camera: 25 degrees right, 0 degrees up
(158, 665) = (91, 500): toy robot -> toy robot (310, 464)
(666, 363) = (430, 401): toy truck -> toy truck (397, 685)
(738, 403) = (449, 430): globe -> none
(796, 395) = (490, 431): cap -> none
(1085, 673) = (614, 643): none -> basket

* * *

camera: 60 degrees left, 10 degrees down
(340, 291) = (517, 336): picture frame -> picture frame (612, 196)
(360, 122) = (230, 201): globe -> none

* * *

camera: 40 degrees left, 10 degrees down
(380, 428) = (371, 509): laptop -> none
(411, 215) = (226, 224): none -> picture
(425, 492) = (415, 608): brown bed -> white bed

Your goal:
Among the lines above, which contain the word "left"? Copy every one.

Solved exercise:
camera: 60 degrees left, 10 degrees down
camera: 40 degrees left, 10 degrees down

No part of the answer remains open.